Caminar como holandés implica andar en bicicleta de metal y de colores básicos. Bicis grandes y toscas con cuadros pesados cuya única función es la de desplazarte a tu destino. Todas las personas sin importar su edad andan en bici; los niños van y vienen en ella, salen de sus casas temprano hacia la escuela y llegan tarde imitando los horarios desgastados de los adultos.
Los adultos se desplazan por el pueblo con sus bebés en sillas que colocan sobre las bicicletas y los adultos mayores también usan la bici para moverse por entre los canales que entretejen las calles del pequeño pueblo de Leiden, la pequeña ciudad en donde me encontraba.
Vivía en el treceavo piso de uno de los pocos edificios habitacionales con vista panorámica que circundan la ciudad y desde ahí pude ver, apenas amaneció, esta forma tan natural de desplazarse de sus habitantes, incluso cuando las fuertes ráfagas de aire amenazaban su equilibrio frente al manubrio.
Desde ahí con vista privilegiada y sosteniendo una gloriosa taza de café caliente los ciclistas me parecían pequeños puntos desplazándose victoriosos contra todo pronóstico.

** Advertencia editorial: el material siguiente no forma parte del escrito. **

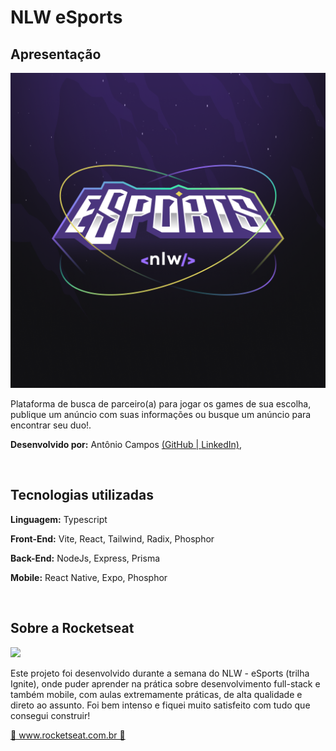 <h1>NLW eSports</h1>
<h2>Apresentação</h2>
<img src="https://github.com/antonioclc/NLW-eSports-Rocketseat/blob/main/mobile/assets/icon.png?raw=true">
<p>Plataforma de busca de parceiro(a) para jogar os games de sua escolha, publique um anúncio com suas informações ou busque um anúncio para encontrar seu duo!.</p>
<p><strong>Desenvolvido por:</strong> Antônio Campos
	<a  href="https://github.com/antonioclc"  target="_blank"  		rel="noreferrer">(GitHub |
	</a> 
	<a  href="https://www.linkedin.com/in/ant%C3%B4nio-campos/"  target="_blank"  rel="noreferrer">LinkedIn)</a>, 
</p>
<br>
<h2><strong>Tecnologias utilizadas</strong></h2>
<p><strong>Linguagem:</strong> Typescript</p>
<p><strong>Front-End:</strong> Vite, React, Tailwind, Radix, Phosphor</p>
<p><strong>Back-End:</strong> NodeJs, Express, Prisma</p>
<p><strong>Mobile:</strong> React Native, Expo, Phosphor</p>
<br>
<h2>Sobre a Rocketseat</h2>
<img src="https://miro.medium.com/max/1200/1*fs0ScMc45X9QEwno8G414A.png" />
<p>Este projeto foi desenvolvido durante a semana do NLW - eSports (trilha Ignite), onde puder aprender na prática sobre desenvolvimento full-stack e também mobile, com aulas extremamente práticas, de alta qualidade e direto ao assunto. Foi bem intenso e fiquei muito satisfeito com tudo que consegui construir!</p>
<a  href="https://www.rocketseat.com.br/"  target="_blank"  rel="noreferrer">🚀 www.rocketseat.com.br 🚀</a>

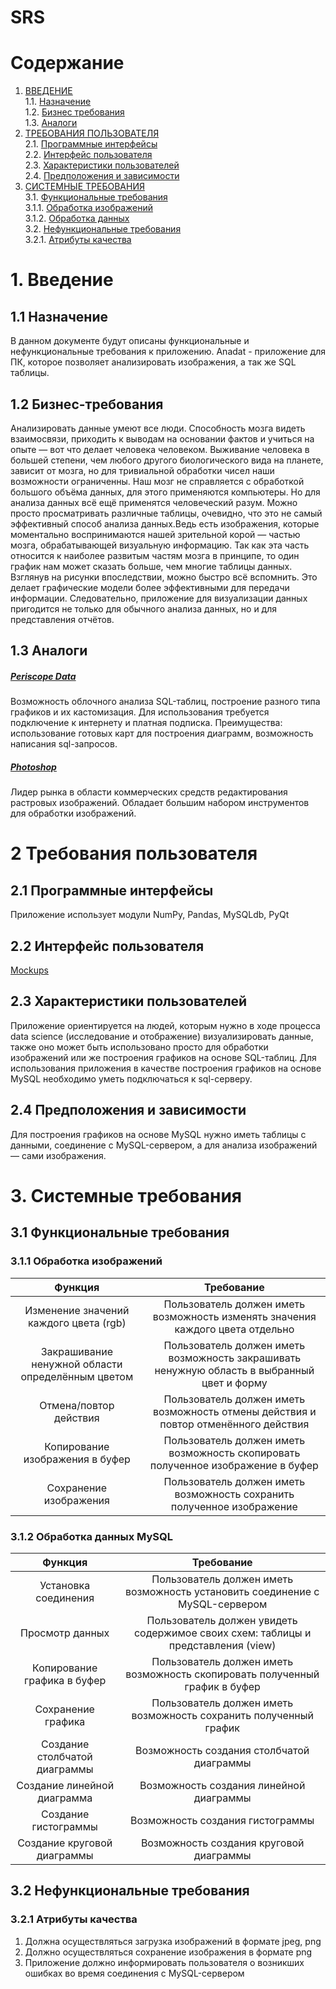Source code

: 
# SRS
# Содержание

1. [ВВЕДЕНИЕ](#1) <br>
	1.1. [Назначение](#1.1) <br> 
	1.2. [Бизнес требования](#1.2) <br>
	1.3. [Аналоги](#1.3) <br>
2. [ТРЕБОВАНИЯ ПОЛЬЗОВАТЕЛЯ](#2) <br>
	2.1. [Программные интерфейсы](#2.1) <br>
  	2.2. [Интерфейс пользователя](#2.2) <br>
  	2.3. [Характеристики пользователей](#2.3) <br>
  	2.4. [Предположения и зависимости](#2.4) <br>
3. [СИСТЕМНЫЕ ТРЕБОВАНИЯ](#3) <br>
  	3.1. [Функциональные требования](#3.1) <br>
  		3.1.1. [Обработка изображений](#3.1.1) <br>
  		3.1.2. [Обработка данных](#3.1.2)<br>
  	3.2. [Нефункциональные требования](#3.2) <br>
   		3.2.1. [Атрибуты качества](#3.2.1) <br>

# 1. Введение <a name = "1"></a>

## 1.1 Назначение <a name = "1.1"></a>

В данном документе будут описаны функциональные и нефункциональные требования к приложению.
Anadat - приложение для ПК, которое позволяет анализировать изображения, а так же SQL таблицы. 

## 1.2 Бизнес-требования <a name = "1.2"></a>

Анализировать данные умеют все люди. Способность мозга видеть взаимосвязи, приходить к выводам на основании фактов и учиться на опыте — вот что делает человека человеком. Выживание человека в большей степени, чем любого другого биологического вида на планете, зависит от мозга, но для тривиальной обработки чисел наши возможности ограниченны. Наш мозг не справляется с обработкой большого объёма данных, для этого применяются компьютеры. Но для анализа данных всё ещё применятся человеческий разум. Можно просто просматривать различные таблицы, очевидно, что это не самый эффективный способ анализа данных.Ведь есть изображения, которые моментально воспринимаются нашей зрительной корой — частью мозга, обрабатывающей визуальную информацию. Так как эта часть относится к наиболее развитым частям мозга в принципе, то один график нам может сказать больше, чем многие таблицы данных. Взглянув на рисунки впоследствии, можно быстро всё вспомнить. Это делает графические модели более эффективными для передачи информации. Следовательно, приложение для визуализации данных пригодится не только для обычного анализа данных, но и для представления отчётов.

## 1.3 Аналоги <a name = "1.3"></a>

##### [Periscope Data](https://www.periscopedata.com/)


Возможность облочного анализа SQL-таблиц, построение разного типа графиков и их кастомизация. Для использования требуется подключение к интернету и платная подписка. Преимущества: использование готовых карт для построения диаграмм, возможность написания sql-запросов.

##### [Photoshop](https://www.adobe.com/products/photoshop.html)

Лидер рынка в области коммерческих средств редактирования растровых изображений. Обладает большим набором инструментов для обработки изображений. 

# 2 Требования пользователя <a name = "2"></a>

## 2.1 Программные интерфейсы <a name = "2.1"></a>

Приложение использует модули NumPy, Pandas, MySQLdb, PyQt

## 2.2 Интерфейс пользователя <a name = "2.2"></a>
[Mockups](https://github.com/Anastasiyabordak/Anadat/blob/master/Mockups/Mockups.md)
## 2.3 Характеристики пользователей <a name = "2.3"></a>

Приложение ориентируется на людей, которым нужно в ходе процесса data science (исследование и отображение) визуализировать данные, также оно может быть использовано просто для обработки изображений или же построения графиков на основе SQL-таблиц.
Для использования приложения в качестве построения графиков на основе MySQL необходимо уметь подключаться к sql-серверу. 

## 2.4 Предположения и зависимости <a name = "2.4"></a>

Для построения графиков на основе MySQL нужно иметь таблицы с данными, соединение с MySQL-сервером, а для анализа изображений — сами изображения.

# 3. Системные требования <a name = "3"></a>

## 3.1 Функциональные требования <a name = "3.1"></a>

### 3.1.1 Обработка изображений <a name = "3.1.1"></a>

 Функция |Требование |
|:-----:|:----------------:|
Изменение значений каждого цвета (rgb)  |Пользователь должен иметь возможность изменять значения каждого цвета отдельно|
Закрашивание ненужной области  определённым цветом |Пользователь должен иметь возможность закрашивать ненужную область в выбранный цвет и форму| 
Отмена/повтор действия|Пользователь должен иметь возможность отмены действия и повтор отменённого действия| 
Копирование изображения в буфер|Пользователь должен иметь возможность скопировать полученное изображение в буфер| 
Сохранение изображения|Пользователь должен иметь возможность сохранить полученное изображение| 

### 3.1.2 Обработка данных MySQL <a name = "3.1.2"></a>

 Функция |Требование |
|:-----:|:----------------:|
Установка соединения|Пользователь должен иметь возможность установить соединение с MySQL-сервером|
 Просмотр данных|Пользователь должен увидеть содержимое своих схем: таблицы и представления (view)| 
Копирование графика в буфер|Пользователь должен иметь возможность скопировать полученный график в буфер| 
Сохранение графика|Пользователь должен иметь возможность сохранить полученный график|
Создание столбчатой диаграммы|Возможность создания столбчатой диаграммы| 
Создание линейной диаграмма|Возможность создания линейной диаграммы|
Создание гистограммы |Возможность создания гистограммы|
Создание круговой диаграммы |Возможность создания круговой диаграммы


## 3.2 Нефункциональные требования <a name = "3.2"></a>

### 3.2.1 Атрибуты качества <a name = "3.2.1"></a>

1. Должна осуществляться загрузка изображений в формате  jpeg, png
2. Должно осуществляться сохранение изображения в формате png
3. Приложение должно информировать пользователя о возникших ошибках во время соединения с MySQL-сервером
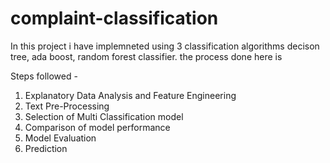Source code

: # complaint-classification
In this project i have implemneted using 3 classification algorithms decison tree, ada boost, random forest classifier. the process done here is 

Steps followed -
1) Explanatory Data Analysis and Feature Engineering
2) Text Pre-Processing
3) Selection of Multi Classification model
4) Comparison of model performance
5) Model Evaluation
6) Prediction
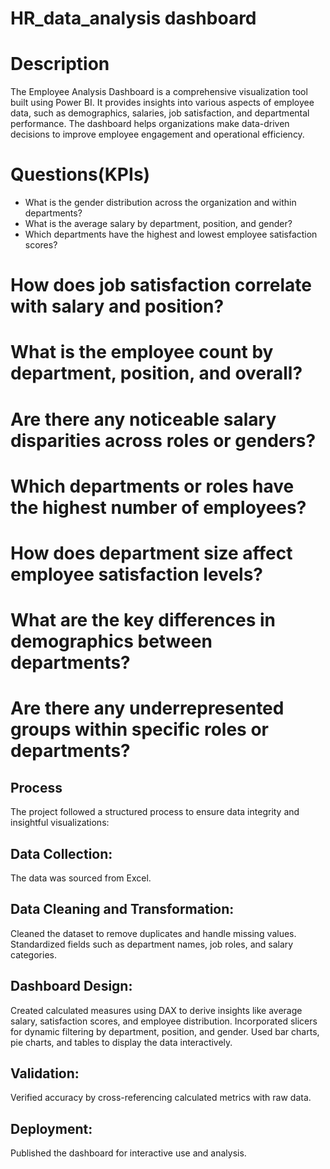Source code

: # HR_data_analysis dashboard
# Description
The Employee Analysis Dashboard is a comprehensive visualization tool built using Power BI. It provides insights into various aspects of employee data, such as demographics, salaries, job satisfaction, and departmental performance. The dashboard helps organizations make data-driven decisions to improve employee engagement and operational efficiency.
# Questions(KPIs)
- What is the gender distribution across the organization and within departments?
- What is the average salary by department, position, and gender?
-  Which departments have the highest and lowest employee satisfaction scores?
# How does job satisfaction correlate with salary and position?
# What is the employee count by department, position, and overall?
# Are there any noticeable salary disparities across roles or genders?
# Which departments or roles have the highest number of employees?
# How does department size affect employee satisfaction levels?
# What are the key differences in demographics between departments?
# Are there any underrepresented groups within specific roles or departments?

## Process
The project followed a structured process to ensure data integrity and insightful visualizations:

## Data Collection:
The data was sourced from Excel.
## Data Cleaning and Transformation:
Cleaned the dataset to remove duplicates and handle missing values.
Standardized fields such as department names, job roles, and salary categories.
## Dashboard Design:
Created calculated measures using DAX to derive insights like average salary, satisfaction scores, and employee distribution.
Incorporated slicers for dynamic filtering by department, position, and gender.
Used bar charts, pie charts, and tables to display the data interactively.
## Validation:
Verified accuracy by cross-referencing calculated metrics with raw data.
## Deployment:
Published the dashboard for interactive use and analysis.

Andar en bici fue una experiencia distinta; sin taza de café y con cuatro capas de ropa encima montar la clásica bici holandesa, esa de metal y llantas grandes me fue imposible. La primera era demasiado grande, con la segunda no alcanzaba el piso y fue hasta la tercera con bici de niño que di mi primera vuelta holandesa.
El viento me pegaba en la cara, pedaleaba junto con el cauce del canal, rebasé señoras, me quedé atrás, adelanté el paso, me bajé y me subí, desestabilicé el cruce de un auto.
Me detuve para ver el camino que por el paisaje me anunciaba que ya estaba muy lejos de mi punto de partida, pero aguzando la mirada logré distinguir el treceavo piso que vigilaba mi camino.